Hurley Margaret M, Balboa Alex, Lushington Gerald H, Guo Jianxin
US Army Research Laboratory, APG, MD 21005-5066, USA.
Chem Biol Interact. 2005 Dec 15;157-158:321-5. doi: 10.1016/j.cbi.2005.10.096. Epub 2005 Nov 9.
Acetylcholinesterase (AChE) is an interesting research target not only because of its high enzyme catalytic rate but also because of the wide range of health effects resulting from its inhibition.
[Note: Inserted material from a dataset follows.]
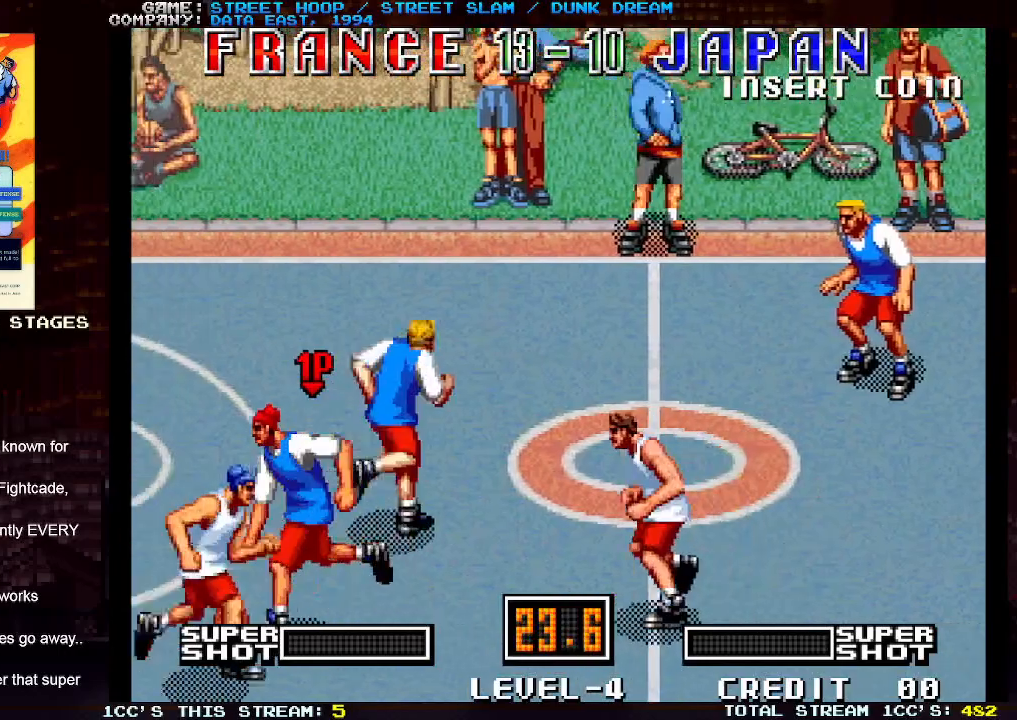
{"buttons": [], "left_stick": "left", "events": []}
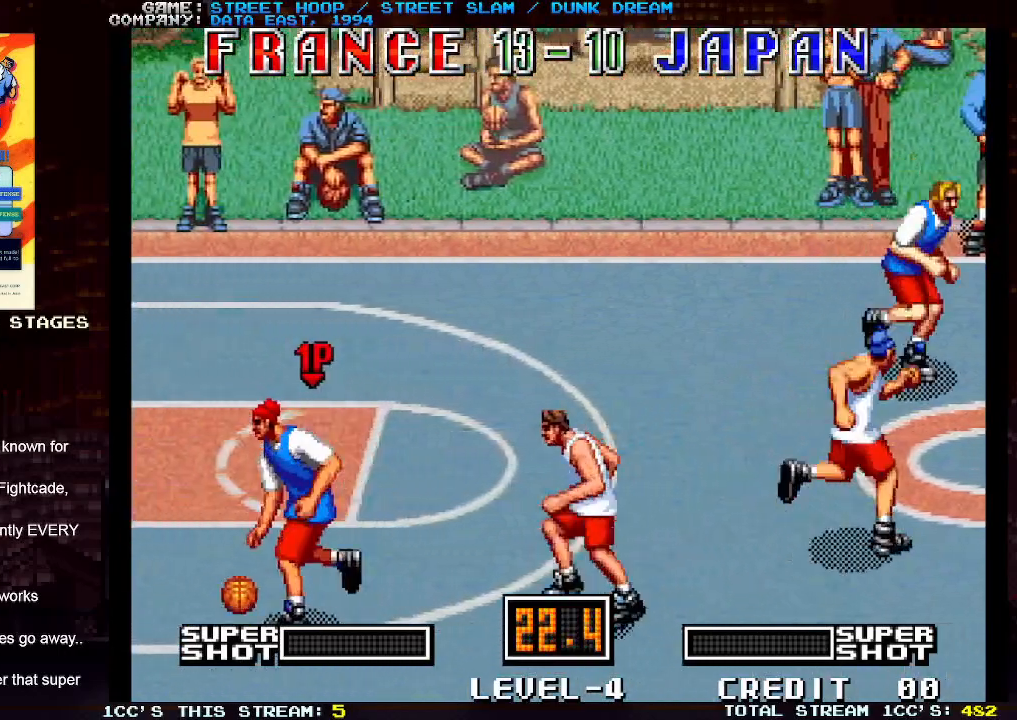
{"buttons": [], "left_stick": "left", "events": []}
This paper discusses results of a theoretical study of acetylcholinesterase inhibition using several simulation techniques. In the first technique, a novel method was developed and used for predicting the binding affinity of human AChE (huAChE) inhibitors. Results are also presented for classical molecular dynamics and quantum mechanical simulations. Theoretical proton NMR shift results are obtained and compared to experiment, and the importance of the Glu199 residue is discussed in the context of the model.
乙酰胆碱酯酶(AChE)是一个有趣的研究靶点,不仅因为其具有较高的酶催化速率,还因为抑制该酶会产生广泛的健康影响。本文讨论了使用几种模拟技术对乙酰胆碱酯酶抑制作用进行理论研究的结果。在第一种技术中,开发了一种新方法并用于预测人乙酰胆碱酯酶(huAChE)抑制剂的结合亲和力。还给出了经典分子动力学和量子力学模拟的结果。获得了理论质子核磁共振位移结果并与实验进行比较,并在模型背景下讨论了Glu199残基的重要性。